UK economy slows more than expected in third quarter
British economic growth slowed more than expected in the three months to September after the biggest fall in construction in three years, raising the chances that a period of rapid economic growth is coming to an end.
Third-quarter gross domestic product growth slowed to 0.5 percent, from 0.7 percent in the three months to June, a bigger slowdown than economists' forecasts of a small drop to 0.6 percent, the Office for National Statistics said on Tuesday.
Output was 2.3 percent higher than a year earlier, compared with a forecast for it to sustain the second quarter's 2.4 percent rate of growth, and the smallest increase in two years.
Britain's economy was the fastest growing in the G7 group of advanced economies in 2013 and 2014, as it caught up some of the ground it lost after the financial crisis. But earlier this month the International Monetary Fund forecast growth would slow to 2.5 percent this year, closer to Britain's long-run average.
The latest growth figures may also give pause for thought to the Bank of England, which had also forecast that the economy would grow by 0.6 percent in the third quarter.
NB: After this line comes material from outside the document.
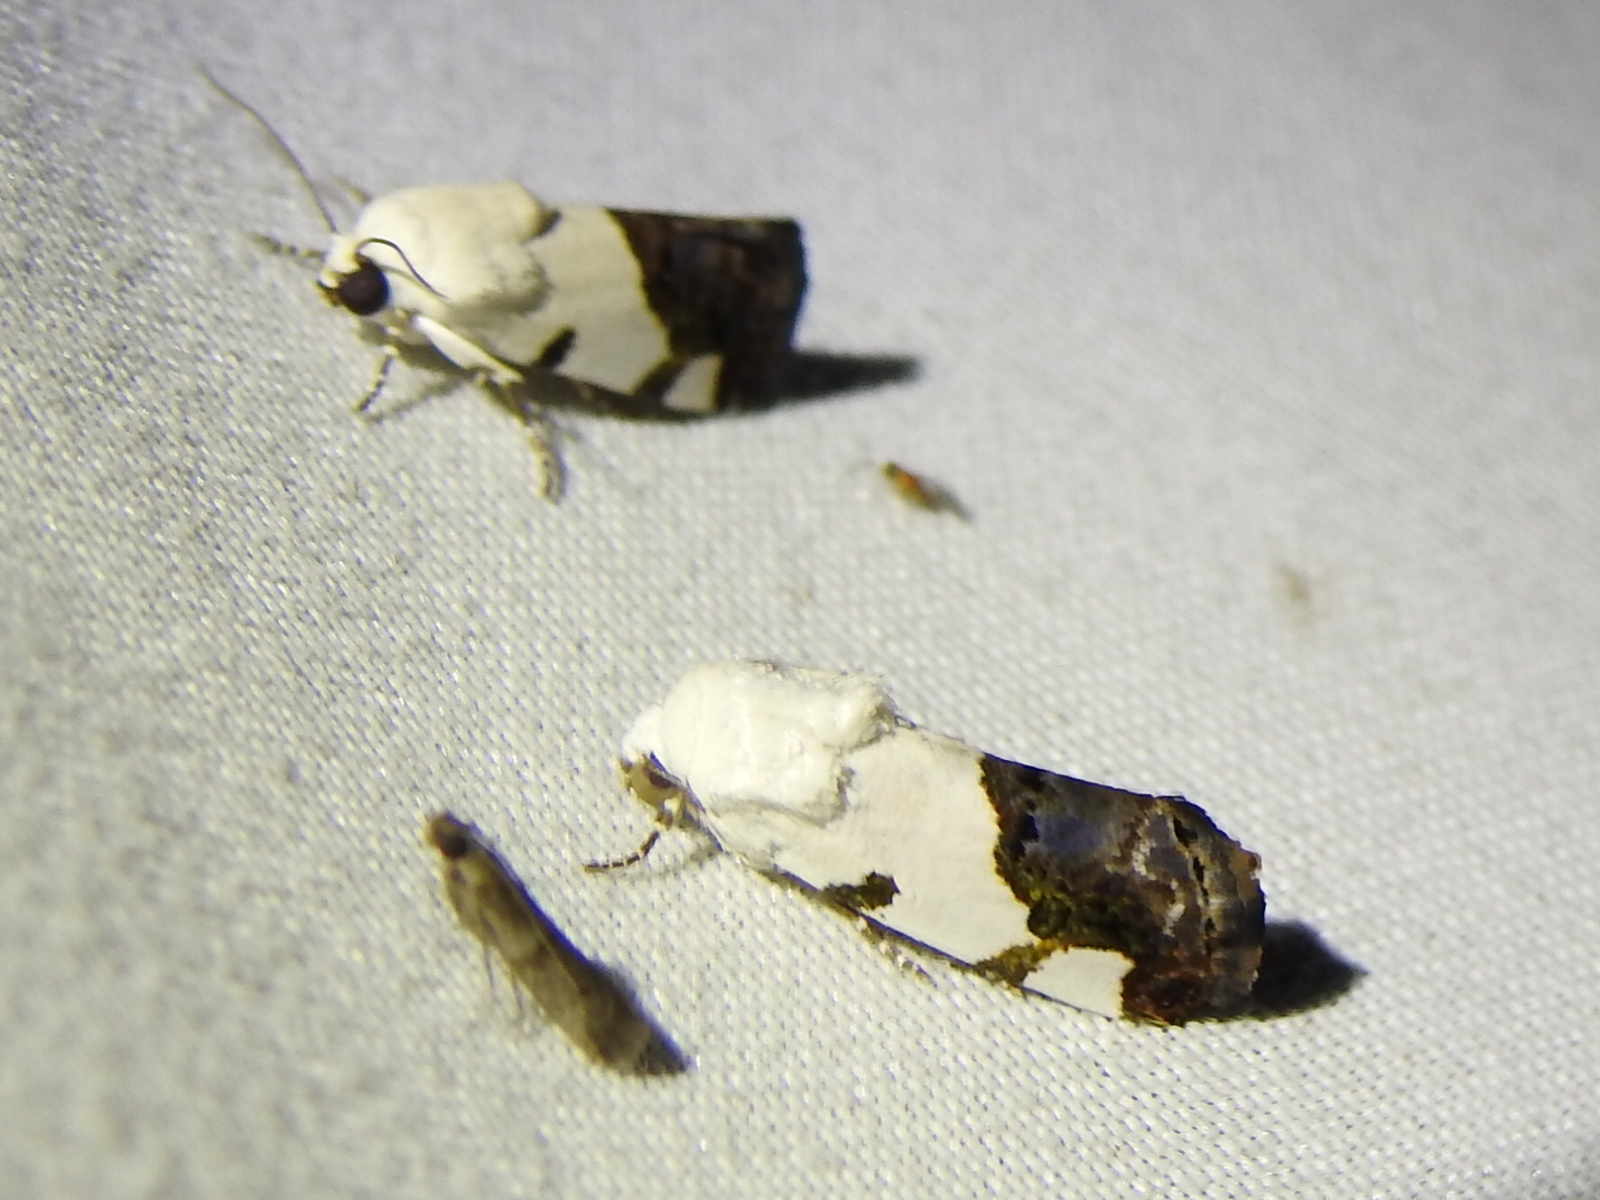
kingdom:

Economists in a Reuters poll on Monday had pushed back their average expectation of when the BoE would start to raise interest rates to the second quarter of 2016 from the first.
Although the biggest economic worries over the quarter centred on a stock market tumble in China, the main driver for the fall in British GDP was a 2.2 percent decline in the domestic construction industry.
The ONS said that unusually wet weather in August may have played a role, and that its quarterly estimate assumed that growth in the sector had bounced back by 1.3 percent in September.
The ONS's preliminary estimate of GDP growth is based on less than half the actual data that will go into the final estimate published in a couple of months' time.
Services output -- the largest part of the economy and by far the biggest contributor to growth -- continued to grow strongly, rising by 0.7 percent on the quarter, its strongest performance since the last quarter of 2014.
Manufacturing output dropped by 0.3 percent on the quarter and has contracted for three quarters in a row, but overall industrial output was supported by growth in oil production due to fewer maintenance shutdowns than in previous years.
Earlier official data had shown a slowdown in industrial output in August as well as a chunky fall in construction. A subsequent private-sector survey have showed the biggest drop in industrial orders in three years as overseas demand falters.
However, consumer demand has remained solid, with retail sales growing more strongly in the third quarter of the year than in the second.